Your instructions
Rewrite the items below, replacing "bicarbonato" with "bicarbonato de sodio" and leaving everything else unchanged.
Start of Block
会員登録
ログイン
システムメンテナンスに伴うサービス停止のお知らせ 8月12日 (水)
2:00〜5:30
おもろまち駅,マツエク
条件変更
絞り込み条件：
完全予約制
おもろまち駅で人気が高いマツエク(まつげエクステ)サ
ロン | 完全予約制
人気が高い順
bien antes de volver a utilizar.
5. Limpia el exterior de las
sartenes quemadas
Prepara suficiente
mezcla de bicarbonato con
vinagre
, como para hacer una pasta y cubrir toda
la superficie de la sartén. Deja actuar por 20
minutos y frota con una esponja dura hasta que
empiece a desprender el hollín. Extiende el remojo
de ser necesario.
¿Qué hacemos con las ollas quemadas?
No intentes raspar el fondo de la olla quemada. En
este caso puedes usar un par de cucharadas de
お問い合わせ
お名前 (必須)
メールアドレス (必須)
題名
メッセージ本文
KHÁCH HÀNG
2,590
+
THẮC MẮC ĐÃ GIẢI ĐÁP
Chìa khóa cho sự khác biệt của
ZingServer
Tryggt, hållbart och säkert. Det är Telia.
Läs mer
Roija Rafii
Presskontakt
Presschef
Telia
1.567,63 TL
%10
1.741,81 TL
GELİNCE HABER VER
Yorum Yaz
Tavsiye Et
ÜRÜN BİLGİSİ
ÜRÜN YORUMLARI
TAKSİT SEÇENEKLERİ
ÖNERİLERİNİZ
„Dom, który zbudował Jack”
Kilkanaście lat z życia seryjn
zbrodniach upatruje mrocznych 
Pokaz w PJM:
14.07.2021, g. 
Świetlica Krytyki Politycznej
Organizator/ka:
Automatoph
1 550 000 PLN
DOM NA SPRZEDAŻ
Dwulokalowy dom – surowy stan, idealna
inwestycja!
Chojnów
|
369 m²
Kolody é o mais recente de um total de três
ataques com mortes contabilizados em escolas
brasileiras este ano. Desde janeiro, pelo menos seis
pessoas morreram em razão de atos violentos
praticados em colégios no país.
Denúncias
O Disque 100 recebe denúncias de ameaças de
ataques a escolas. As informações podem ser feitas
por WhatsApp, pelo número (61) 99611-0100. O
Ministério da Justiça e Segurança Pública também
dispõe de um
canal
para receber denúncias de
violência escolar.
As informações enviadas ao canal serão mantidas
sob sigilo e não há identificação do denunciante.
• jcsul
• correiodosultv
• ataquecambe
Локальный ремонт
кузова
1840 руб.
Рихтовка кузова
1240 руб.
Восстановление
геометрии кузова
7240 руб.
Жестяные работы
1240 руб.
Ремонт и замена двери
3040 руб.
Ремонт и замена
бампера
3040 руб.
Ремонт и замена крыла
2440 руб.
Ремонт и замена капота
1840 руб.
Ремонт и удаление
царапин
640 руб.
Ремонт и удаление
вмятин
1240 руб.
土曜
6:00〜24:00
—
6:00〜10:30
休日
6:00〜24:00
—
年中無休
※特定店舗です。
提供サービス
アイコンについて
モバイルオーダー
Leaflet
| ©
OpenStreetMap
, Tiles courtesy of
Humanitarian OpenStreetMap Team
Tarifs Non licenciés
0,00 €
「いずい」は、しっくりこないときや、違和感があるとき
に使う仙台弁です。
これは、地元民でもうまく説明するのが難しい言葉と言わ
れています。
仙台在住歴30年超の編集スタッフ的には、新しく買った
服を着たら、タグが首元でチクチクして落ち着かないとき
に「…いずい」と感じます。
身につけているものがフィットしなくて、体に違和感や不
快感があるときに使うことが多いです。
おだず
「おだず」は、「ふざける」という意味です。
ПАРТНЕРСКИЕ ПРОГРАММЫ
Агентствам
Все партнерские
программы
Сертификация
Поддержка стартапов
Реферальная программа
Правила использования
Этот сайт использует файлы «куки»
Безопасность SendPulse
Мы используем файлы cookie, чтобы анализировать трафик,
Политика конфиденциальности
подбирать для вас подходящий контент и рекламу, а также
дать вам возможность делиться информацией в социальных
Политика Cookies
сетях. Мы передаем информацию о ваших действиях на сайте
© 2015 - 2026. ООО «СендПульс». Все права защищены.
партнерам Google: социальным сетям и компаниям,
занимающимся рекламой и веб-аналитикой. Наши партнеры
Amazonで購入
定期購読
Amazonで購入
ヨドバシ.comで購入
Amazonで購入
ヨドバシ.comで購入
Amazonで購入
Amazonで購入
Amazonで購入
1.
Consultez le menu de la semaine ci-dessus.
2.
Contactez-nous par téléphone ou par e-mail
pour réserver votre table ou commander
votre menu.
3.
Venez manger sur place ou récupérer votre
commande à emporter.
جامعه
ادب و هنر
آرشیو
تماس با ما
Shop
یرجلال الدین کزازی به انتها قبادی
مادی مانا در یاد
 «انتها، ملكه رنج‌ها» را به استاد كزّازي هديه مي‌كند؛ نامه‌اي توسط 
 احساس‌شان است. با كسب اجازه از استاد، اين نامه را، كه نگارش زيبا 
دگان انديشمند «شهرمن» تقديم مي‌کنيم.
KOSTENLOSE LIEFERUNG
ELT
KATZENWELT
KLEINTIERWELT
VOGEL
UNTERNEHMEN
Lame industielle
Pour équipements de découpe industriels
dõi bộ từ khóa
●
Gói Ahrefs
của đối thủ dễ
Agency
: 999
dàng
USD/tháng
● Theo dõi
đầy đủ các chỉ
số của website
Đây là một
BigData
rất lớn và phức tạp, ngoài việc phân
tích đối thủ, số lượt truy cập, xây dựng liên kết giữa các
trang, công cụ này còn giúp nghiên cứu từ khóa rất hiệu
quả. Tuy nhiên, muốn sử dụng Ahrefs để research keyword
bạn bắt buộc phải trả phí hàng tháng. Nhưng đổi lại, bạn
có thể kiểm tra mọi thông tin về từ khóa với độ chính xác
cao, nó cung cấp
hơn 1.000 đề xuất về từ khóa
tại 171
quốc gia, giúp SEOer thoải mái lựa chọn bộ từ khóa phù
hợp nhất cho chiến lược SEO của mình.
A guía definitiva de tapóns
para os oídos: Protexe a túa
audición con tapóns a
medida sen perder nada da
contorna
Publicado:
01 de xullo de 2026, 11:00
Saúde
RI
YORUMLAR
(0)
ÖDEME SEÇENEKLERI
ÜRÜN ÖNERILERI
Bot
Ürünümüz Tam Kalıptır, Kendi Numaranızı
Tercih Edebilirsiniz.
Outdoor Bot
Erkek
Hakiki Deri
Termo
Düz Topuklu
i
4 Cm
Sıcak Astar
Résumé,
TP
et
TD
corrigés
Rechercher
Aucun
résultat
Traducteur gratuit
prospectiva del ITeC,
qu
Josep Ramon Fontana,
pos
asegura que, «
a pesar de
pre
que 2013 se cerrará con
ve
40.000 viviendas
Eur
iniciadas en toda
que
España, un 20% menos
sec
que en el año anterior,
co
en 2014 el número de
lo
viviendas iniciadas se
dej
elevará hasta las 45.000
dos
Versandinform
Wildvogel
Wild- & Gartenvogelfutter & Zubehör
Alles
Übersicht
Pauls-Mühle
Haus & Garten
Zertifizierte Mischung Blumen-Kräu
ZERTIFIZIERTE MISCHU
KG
End of Block
Final answer
会員登録
ログイン
システムメンテナンスに伴うサービス停止のお知らせ 8月12日 (水)
2:00〜5:30
おもろまち駅,マツエク
条件変更
絞り込み条件：
完全予約制
おもろまち駅で人気が高いマツエク(まつげエクステ)サ
ロン | 完全予約制
人気が高い順
bien antes de volver a utilizar.
5. Limpia el exterior de las
sartenes quemadas
Prepara suficiente
mezcla de bicarbonato de sodio con
vinagre
, como para hacer una pasta y cubrir toda
la superficie de la sartén. Deja actuar por 20
minutos y frota con una esponja dura hasta que
empiece a desprender el hollín. Extiende el remojo
de ser necesario.
¿Qué hacemos con las ollas quemadas?
No intentes raspar el fondo de la olla quemada. En
este caso puedes usar un par de cucharadas de
お問い合わせ
お名前 (必須)
メールアドレス (必須)
題名
メッセージ本文
KHÁCH HÀNG
2,590
+
THẮC MẮC ĐÃ GIẢI ĐÁP
Chìa khóa cho sự khác biệt của
ZingServer
Tryggt, hållbart och säkert. Det är Telia.
Läs mer
Roija Rafii
Presskontakt
Presschef
Telia
1.567,63 TL
%10
1.741,81 TL
GELİNCE HABER VER
Yorum Yaz
Tavsiye Et
ÜRÜN BİLGİSİ
ÜRÜN YORUMLARI
TAKSİT SEÇENEKLERİ
ÖNERİLERİNİZ
„Dom, który zbudował Jack”
Kilkanaście lat z życia seryjn
zbrodniach upatruje mrocznych 
Pokaz w PJM:
14.07.2021, g. 
Świetlica Krytyki Politycznej
Organizator/ka:
Automatoph
1 550 000 PLN
DOM NA SPRZEDAŻ
Dwulokalowy dom – surowy stan, idealna
inwestycja!
Chojnów
|
369 m²
Kolody é o mais recente de um total de três
ataques com mortes contabilizados em escolas
brasileiras este ano. Desde janeiro, pelo menos seis
pessoas morreram em razão de atos violentos
praticados em colégios no país.
Denúncias
O Disque 100 recebe denúncias de ameaças de
ataques a escolas. As informações podem ser feitas
por WhatsApp, pelo número (61) 99611-0100. O
Ministério da Justiça e Segurança Pública também
dispõe de um
canal
para receber denúncias de
violência escolar.
As informações enviadas ao canal serão mantidas
sob sigilo e não há identificação do denunciante.
• jcsul
• correiodosultv
• ataquecambe
Локальный ремонт
кузова
1840 руб.
Рихтовка кузова
1240 руб.
Восстановление
геометрии кузова
7240 руб.
Жестяные работы
1240 руб.
Ремонт и замена двери
3040 руб.
Ремонт и замена
бампера
3040 руб.
Ремонт и замена крыла
2440 руб.
Ремонт и замена капота
1840 руб.
Ремонт и удаление
царапин
640 руб.
Ремонт и удаление
вмятин
1240 руб.
土曜
6:00〜24:00
—
6:00〜10:30
休日
6:00〜24:00
—
年中無休
※特定店舗です。
提供サービス
アイコンについて
モバイルオーダー
Leaflet
| ©
OpenStreetMap
, Tiles courtesy of
Humanitarian OpenStreetMap Team
Tarifs Non licenciés
0,00 €
「いずい」は、しっくりこないときや、違和感があるとき
に使う仙台弁です。
これは、地元民でもうまく説明するのが難しい言葉と言わ
れています。
仙台在住歴30年超の編集スタッフ的には、新しく買った
服を着たら、タグが首元でチクチクして落ち着かないとき
に「…いずい」と感じます。
身につけているものがフィットしなくて、体に違和感や不
快感があるときに使うことが多いです。
おだず
「おだず」は、「ふざける」という意味です。
ПАРТНЕРСКИЕ ПРОГРАММЫ
Агентствам
Все партнерские
программы
Сертификация
Поддержка стартапов
Реферальная программа
Правила использования
Этот сайт использует файлы «куки»
Безопасность SendPulse
Мы используем файлы cookie, чтобы анализировать трафик,
Политика конфиденциальности
подбирать для вас подходящий контент и рекламу, а также
дать вам возможность делиться информацией в социальных
Политика Cookies
сетях. Мы передаем информацию о ваших действиях на сайте
© 2015 - 2026. ООО «СендПульс». Все права защищены.
партнерам Google: социальным сетям и компаниям,
занимающимся рекламой и веб-аналитикой. Наши партнеры
Amazonで購入
定期購読
Amazonで購入
ヨドバシ.comで購入
Amazonで購入
ヨドバシ.comで購入
Amazonで購入
Amazonで購入
Amazonで購入
1.
Consultez le menu de la semaine ci-dessus.
2.
Contactez-nous par téléphone ou par e-mail
pour réserver votre table ou commander
votre menu.
3.
Venez manger sur place ou récupérer votre
commande à emporter.
جامعه
ادب و هنر
آرشیو
تماس با ما
Shop
یرجلال الدین کزازی به انتها قبادی
مادی مانا در یاد
 «انتها، ملكه رنج‌ها» را به استاد كزّازي هديه مي‌كند؛ نامه‌اي توسط 
 احساس‌شان است. با كسب اجازه از استاد، اين نامه را، كه نگارش زيبا 
دگان انديشمند «شهرمن» تقديم مي‌کنيم.
KOSTENLOSE LIEFERUNG
ELT
KATZENWELT
KLEINTIERWELT
VOGEL
UNTERNEHMEN
Lame industielle
Pour équipements de découpe industriels
dõi bộ từ khóa
●
Gói Ahrefs
của đối thủ dễ
Agency
: 999
dàng
USD/tháng
● Theo dõi
đầy đủ các chỉ
số của website
Đây là một
BigData
rất lớn và phức tạp, ngoài việc phân
tích đối thủ, số lượt truy cập, xây dựng liên kết giữa các
trang, công cụ này còn giúp nghiên cứu từ khóa rất hiệu
quả. Tuy nhiên, muốn sử dụng Ahrefs để research keyword
bạn bắt buộc phải trả phí hàng tháng. Nhưng đổi lại, bạn
có thể kiểm tra mọi thông tin về từ khóa với độ chính xác
cao, nó cung cấp
hơn 1.000 đề xuất về từ khóa
tại 171
quốc gia, giúp SEOer thoải mái lựa chọn bộ từ khóa phù
hợp nhất cho chiến lược SEO của mình.
A guía definitiva de tapóns
para os oídos: Protexe a túa
audición con tapóns a
medida sen perder nada da
contorna
Publicado:
01 de xullo de 2026, 11:00
Saúde
RI
YORUMLAR
(0)
ÖDEME SEÇENEKLERI
ÜRÜN ÖNERILERI
Bot
Ürünümüz Tam Kalıptır, Kendi Numaranızı
Tercih Edebilirsiniz.
Outdoor Bot
Erkek
Hakiki Deri
Termo
Düz Topuklu
i
4 Cm
Sıcak Astar
Résumé,
TP
et
TD
corrigés
Rechercher
Aucun
résultat
Traducteur gratuit
prospectiva del ITeC,
qu
Josep Ramon Fontana,
pos
asegura que, «
a pesar de
pre
que 2013 se cerrará con
ve
40.000 viviendas
Eur
iniciadas en toda
que
España, un 20% menos
sec
que en el año anterior,
co
en 2014 el número de
lo
viviendas iniciadas se
dej
elevará hasta las 45.000
dos
Versandinform
Wildvogel
Wild- & Gartenvogelfutter & Zubehör
Alles
Übersicht
Pauls-Mühle
Haus & Garten
Zertifizierte Mischung Blumen-Kräu
ZERTIFIZIERTE MISCHU
KG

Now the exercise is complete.